#### How to complete this task
Write out the material word for word, from the line containing "Is this an area" through the end, both ends included. Leave the pictures out.

[Excerpts from a dataset]
= = =

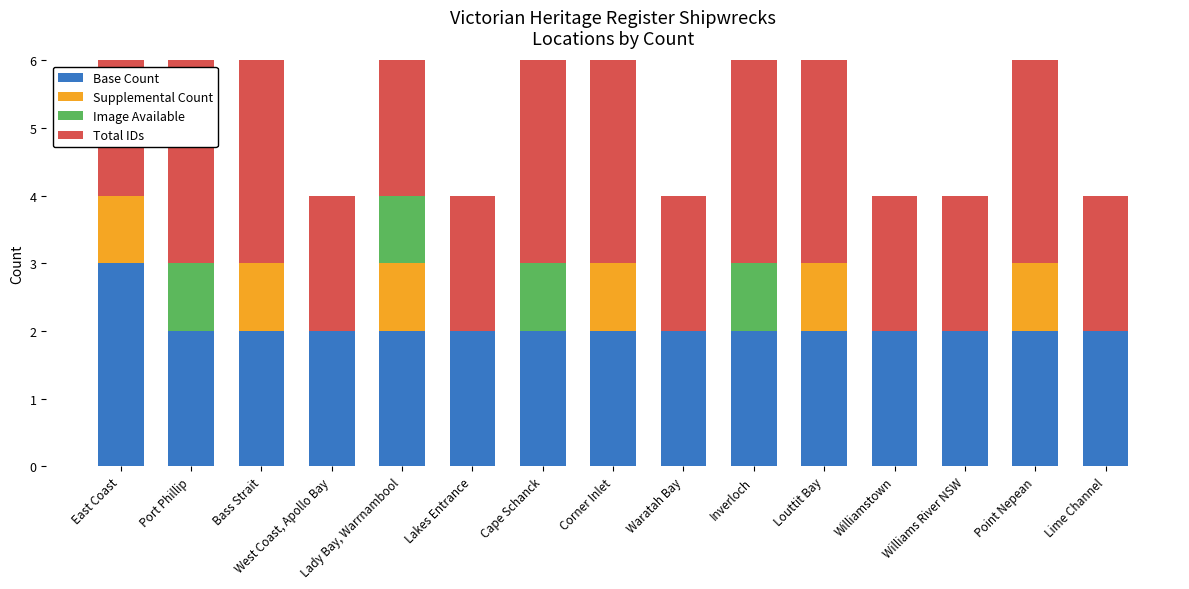

What is the minimum value for Total IDs?

2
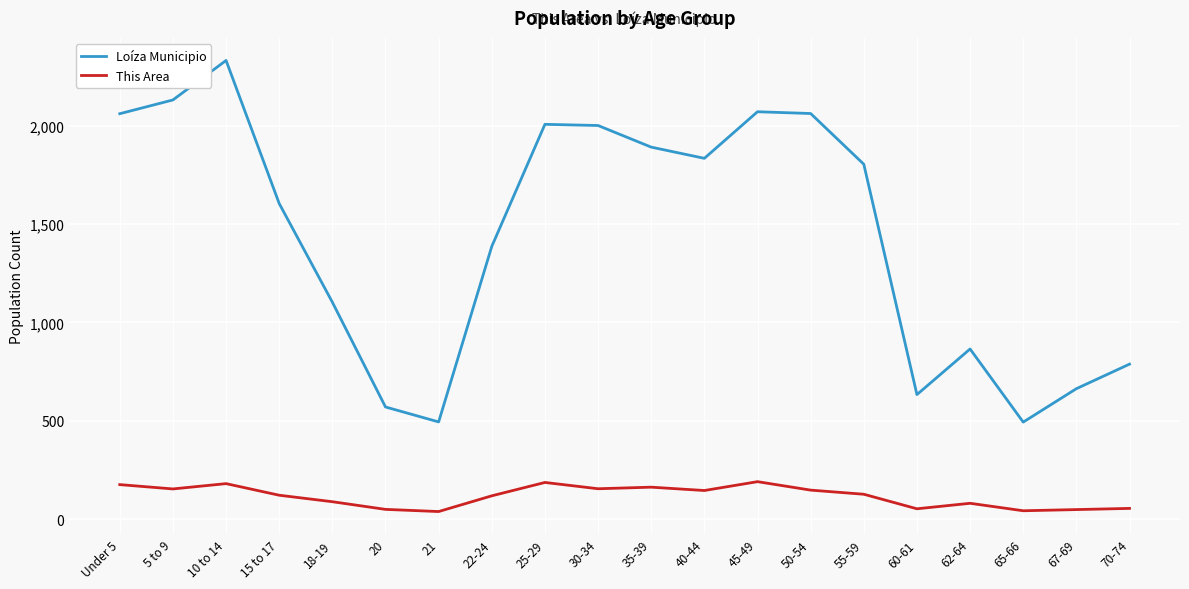

At which category is the sum across all series the highest?

10 to 14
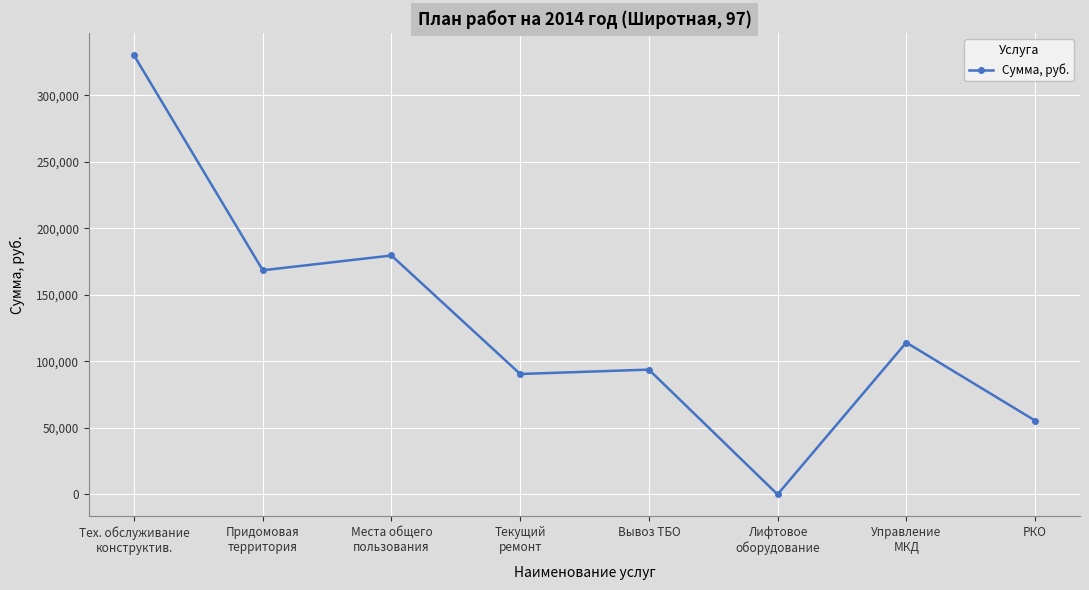

What is the maximum value shown in the chart?

330078.8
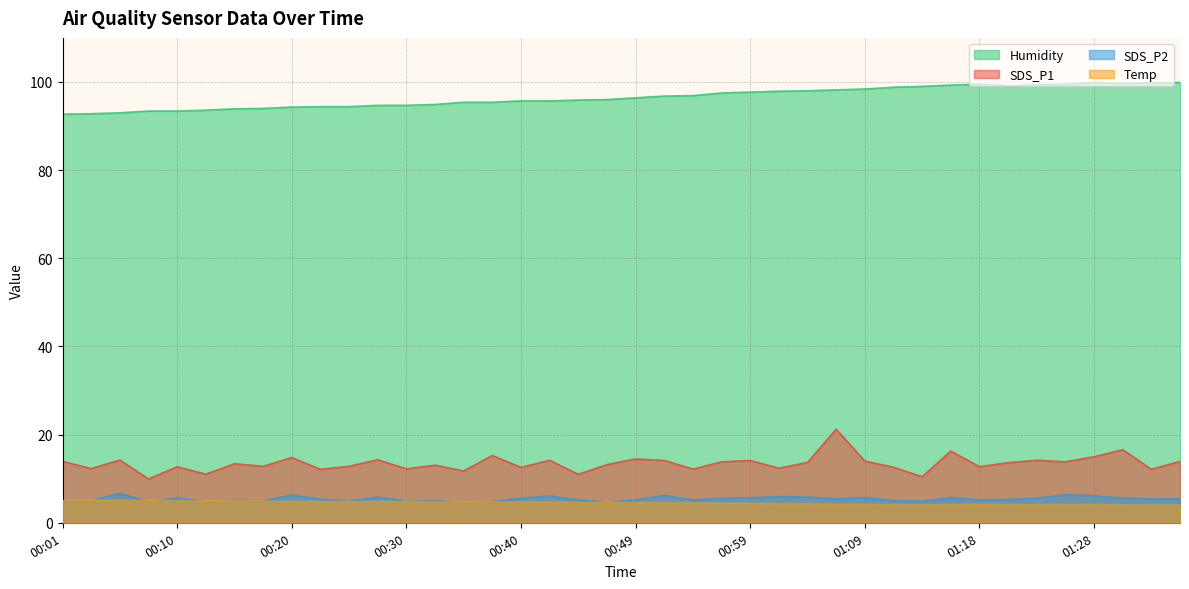

What is the label of the 28th point from the right?

00:30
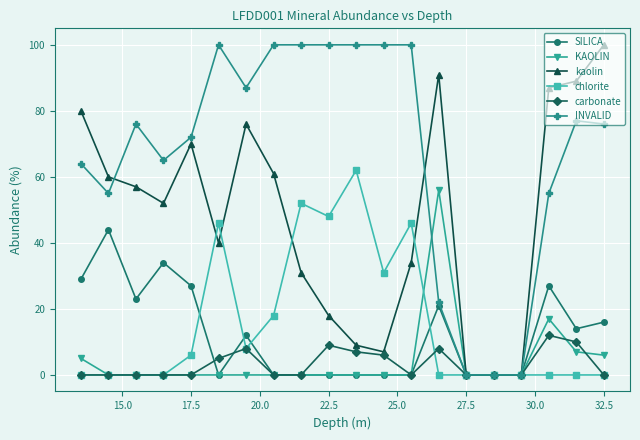

What is the greatest value displayed?

100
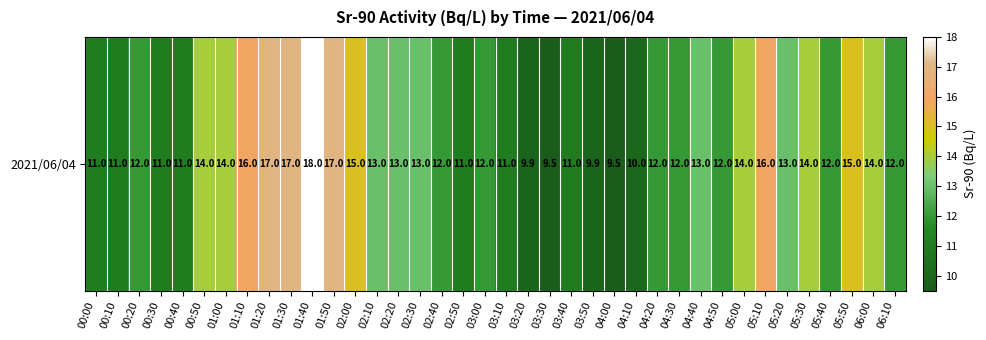

Is it true that the value at 05:00 is 22.0?

False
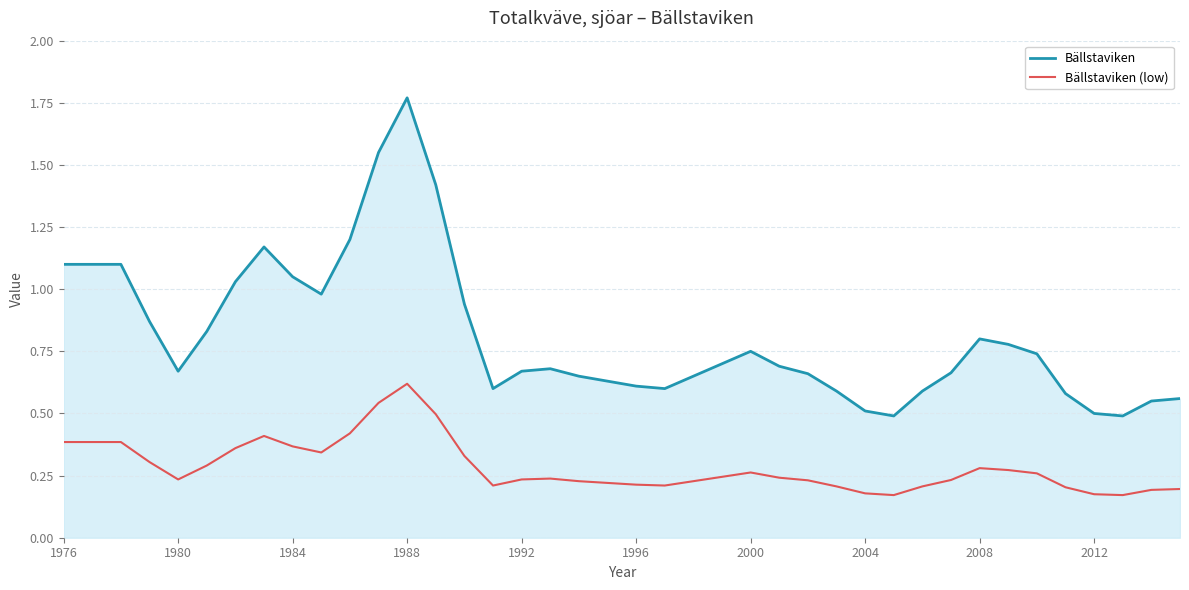

Which series has the largest range (max minus min)?

Bällstaviken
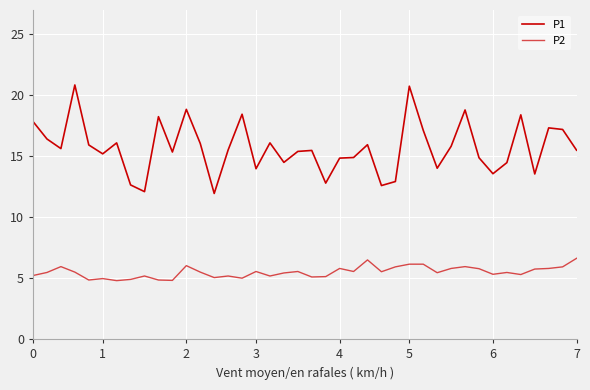

Is this an area chart (filled region under the line)?

No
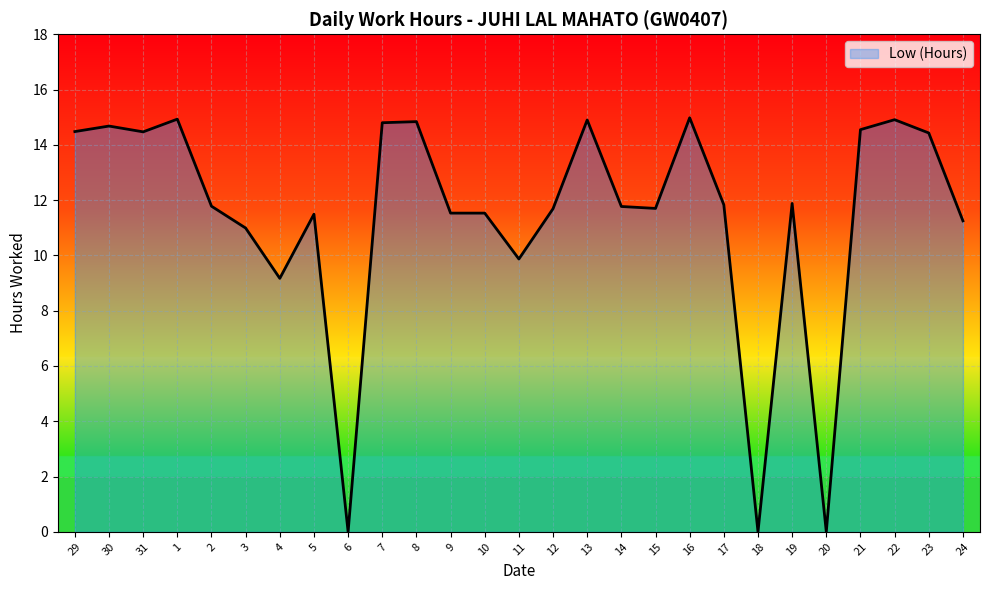

How many lines are shown in the chart?

1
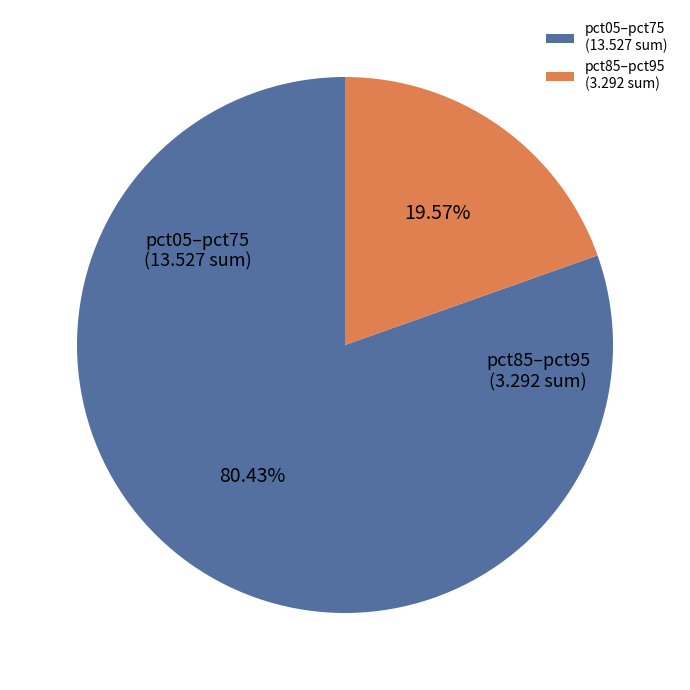

What is the ratio of the value at pct05–pct75 (13.527 sum) to the value at pct85–pct95 (3.292 sum)?

4.1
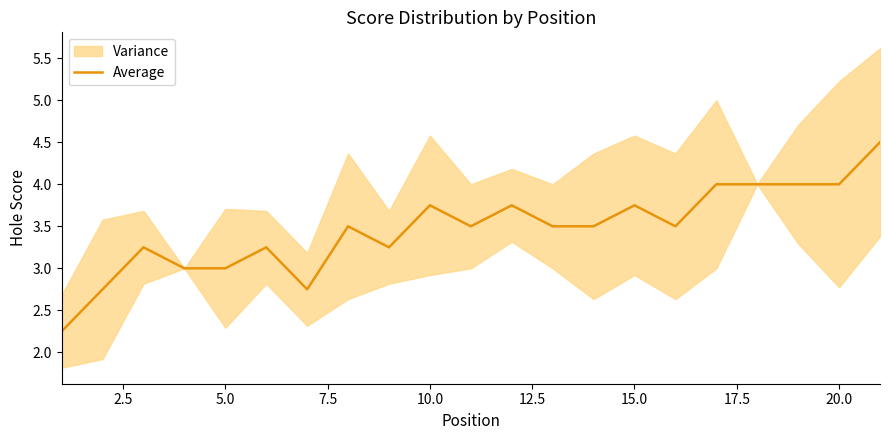

What is the change in value from 12.5 to 14?

+0.5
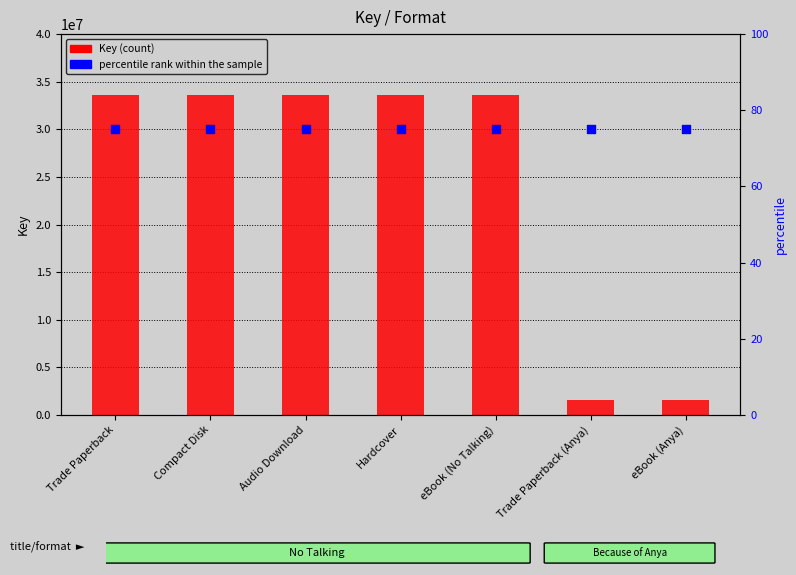

Is the value of percentile rank within the sample at Audio Download greater than the value of Key (count) at eBook (No Talking)?

No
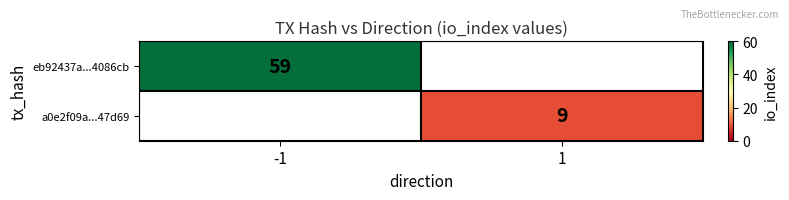

The value of a0e2f09a...47d69 at 1 is 9. True or false?

True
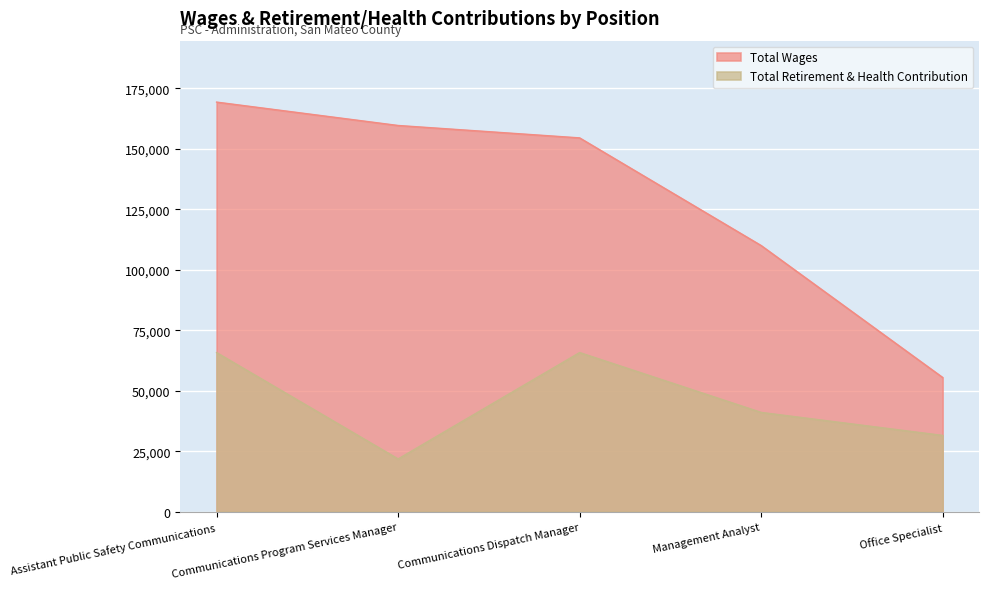

True or false: Total Retirement & Health Contribution and Total Wages intersect in this chart.

False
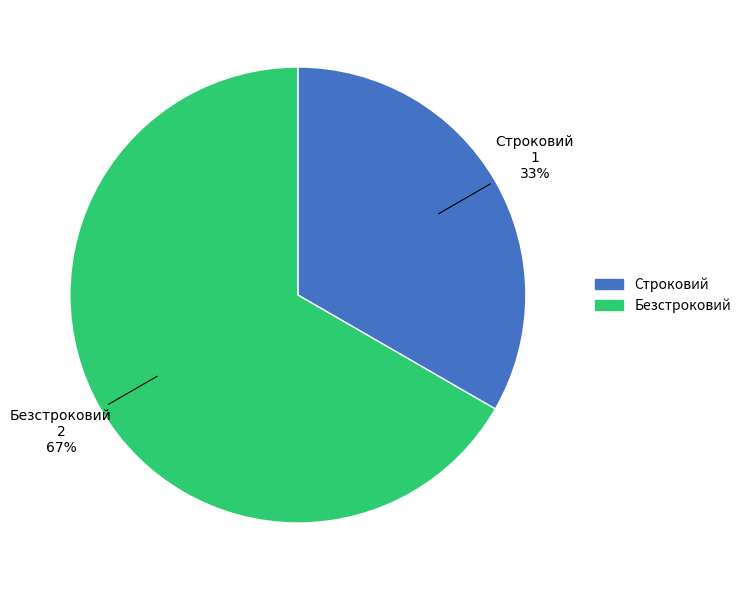

What percentage is the Безстроковий slice, to the nearest percent?

67%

= = =

#### Written answer
Is this an area chart (filled region under the line)?

No

How many lines are shown in the chart?

1

What is the ratio of the value at pct05–pct75 (13.527 sum) to the value at pct85–pct95 (3.292 sum)?

4.1

What is the change in value from 12.5 to 14?

+0.5

Is the value of percentile rank within the sample at Audio Download greater than the value of Key (count) at eBook (No Talking)?

No

The value of a0e2f09a...47d69 at 1 is 9. True or false?

True

True or false: Total Retirement & Health Contribution and Total Wages intersect in this chart.

False

What percentage is the Безстроковий slice, to the nearest percent?

67%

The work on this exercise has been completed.